The mastiff we live with likes a particular dog toy, manufactured by Fat Cat, Inc. It’s a large and fairly expensive stuffed kitty toy that flops around nicely when a dog shakes it. You’ve probably seen a version of these if you have been in a pet shop: either in the smallest size, or the larger 14 inch size. You may not have seen the giant size that measures over 22 inches, and is our dog’s favorite. Although they are expensive, in the long run they make sense for us because even though the dog is fairly gentle with them most of the time, he would generally destroy the smaller size in a couple of days, and the larger ones tend to stick around much longer. When we went to order them, we found that pretty much every retailer has them listed as “discontinued.” It’s possible we were the only ones buying these toys, but I doubt it. Had we known they would stop making them, we probably would have stockpiled some. As it is, I guess it’s time to start watching eBay. I’m sure we can find an alternative he’ll be happy with for Christmas, but he does love a new “baby.”
My partner asked for a trackball like the one I use on my computer so that she could use it for work.
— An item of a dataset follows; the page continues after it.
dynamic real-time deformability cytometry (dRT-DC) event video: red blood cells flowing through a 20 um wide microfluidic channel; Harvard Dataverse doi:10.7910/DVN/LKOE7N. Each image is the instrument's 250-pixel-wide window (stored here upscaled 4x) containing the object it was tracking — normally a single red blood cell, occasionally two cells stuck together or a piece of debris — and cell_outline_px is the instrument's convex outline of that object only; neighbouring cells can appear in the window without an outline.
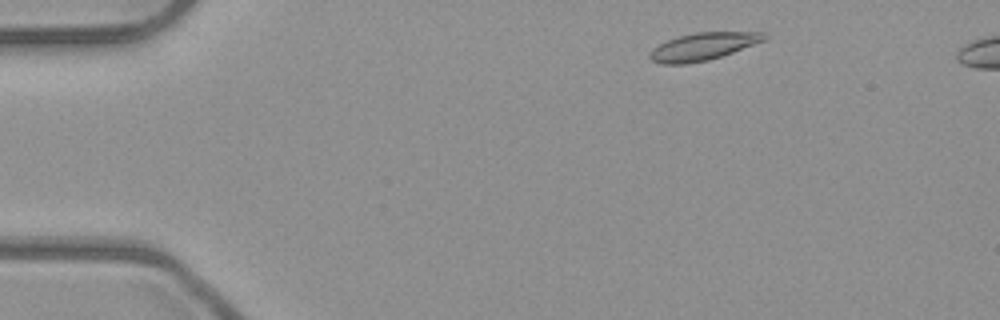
{"species": "common noctule bat (a hibernating species)", "species_latin": "Nyctalus noctula", "temperature_condition": "room temperature", "stored_images_in_passage": 4, "camera_frame_rate_fps": 3000, "um_per_image_px": 0.085, "animal": {"sex": "male", "body_mass_g": 23.1, "forearm_length_mm": 52.7}, "frame": {"image": 1, "passage_image": 1, "time_ms": 0.0, "image_size_px": [1000, 320], "cell_outline_px": [[768, 40], [708, 60], [684, 64], [660, 64], [652, 60], [648, 56], [648, 52], [652, 48], [668, 40], [680, 36], [696, 32], [764, 32], [768, 36]], "centroid_in_image_um": [59.77, 3.95], "position_along_channel_um": 25.2, "area_um2": 18.32}}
She’s impossible to shop for, and so I was relieved to have such an easy shopping task. She is talking about the Microsoft Trackball Explorer, the best pointing device I have ever used with a computer. Microsoft really got it right with this thing. Anyone who uses it for more than five minutes covets it. When I bought mine, I think I paid something like $40 for it, so–given how the hardware market works–I hoped I might be able to find a discount on it. Despite wide adoration, Microsoft no longer makes it, and no one has stepped in to clone it. As a result, scratched and abused used versions of the trackball routinely sell for $150 on eBay, and that price is likely to continue to rise. I have bid on some of the lower-priced used versions, but I don’t hold out much hope for actually winning one of these auctions.
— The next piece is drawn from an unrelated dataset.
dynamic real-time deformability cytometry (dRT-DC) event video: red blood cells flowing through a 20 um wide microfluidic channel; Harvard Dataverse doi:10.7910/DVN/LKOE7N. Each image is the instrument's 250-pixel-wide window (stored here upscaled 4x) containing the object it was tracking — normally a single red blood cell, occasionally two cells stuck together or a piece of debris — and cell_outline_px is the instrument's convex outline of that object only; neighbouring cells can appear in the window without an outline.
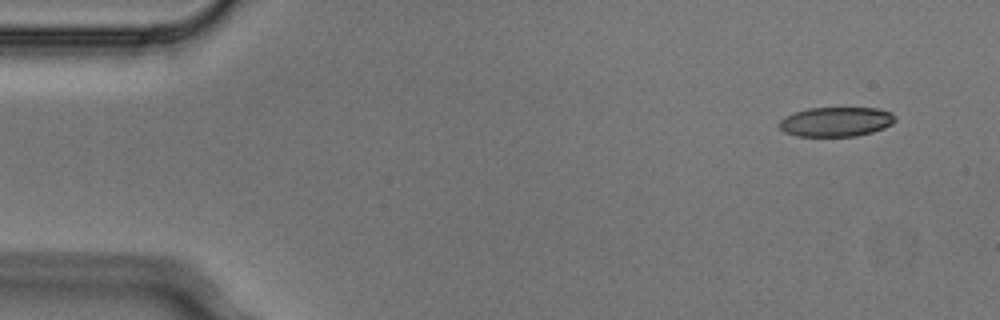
{"species": "Egyptian fruit bat (a non-hibernating species)", "species_latin": "Rousettus aegyptiacus", "temperature_condition": "cold", "stored_images_in_passage": 4, "camera_frame_rate_fps": 3000, "um_per_image_px": 0.085, "animal": {"sex": "male"}, "frame": {"image": 1, "passage_image": 1, "time_ms": 0.0, "image_size_px": [1000, 320], "cell_outline_px": [[896, 120], [892, 124], [884, 128], [872, 132], [856, 136], [796, 136], [784, 132], [776, 124], [784, 116], [792, 112], [808, 108], [876, 108], [892, 112], [896, 116]], "centroid_in_image_um": [71.04, 10.34], "position_along_channel_um": 14.0, "area_um2": 20.23}}
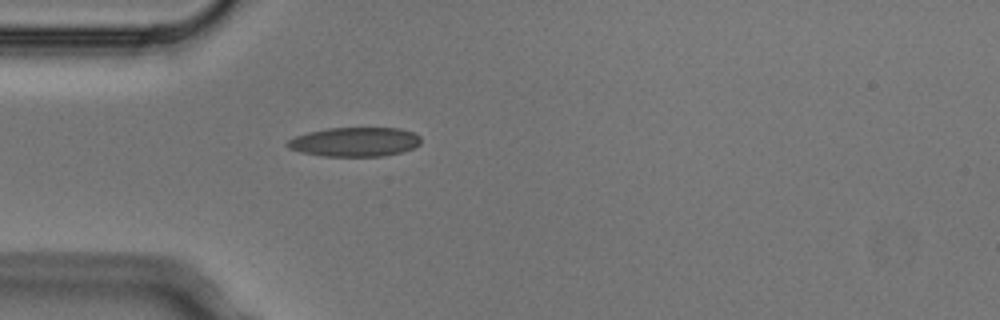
{"frame": {"image": 2, "passage_image": 4, "time_ms": 1.0, "image_size_px": [1000, 320], "cell_outline_px": [[420, 144], [412, 148], [400, 152], [384, 156], [324, 156], [300, 152], [288, 148], [284, 144], [288, 140], [296, 136], [308, 132], [328, 128], [400, 128], [412, 132], [420, 136]], "centroid_in_image_um": [30.13, 12.06], "position_along_channel_um": 54.9, "area_um2": 22.72}}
Now, these are both probably niche products. The big dog toy is probably a novelty unless you have a dog the size of ours, and there aren’t very many of those in the world. Likewise, although it turns out my trackball is nearly a fetish item for some geeks, the vast majority of computer users will continue to be happy with their mice, and wouldn’t even consider trying a trackball. (Like I once did, they probably associate it with Missile Command and Atari Football.) So these two products are both residents of that long tail–a tail that may have reached online retailing, but doesn’t stand up well to the scaling needed for Chinese electronics manufacturing.
We can probably try to replicate the dog toy. We do have a sewing machine, and I guess we can try to draw faces on with a permanent marker or something. I don’t know when we’ll find the time to make dog toys, but at least it is in the realm of possibilities. The same cannot be said of the trackball. The obvious way to do this would be to track down the factory that made the device in China and get them to do a short run. Even though there are people willing to exorbitantly for the devices, however, I suspect that the market is actually pretty small and deep. Unlike a short run for a T-shirt design or a book, I suspect there must still be a mass market before a complex gadget like the one I am using at this moment can be reproduced efficiently.
In the meantime, if you see a Microsoft Trackball Explorer on the back shelf of a computer retailer somewhere, and it’s priced at retail or below, snap it up–eBay is waiting.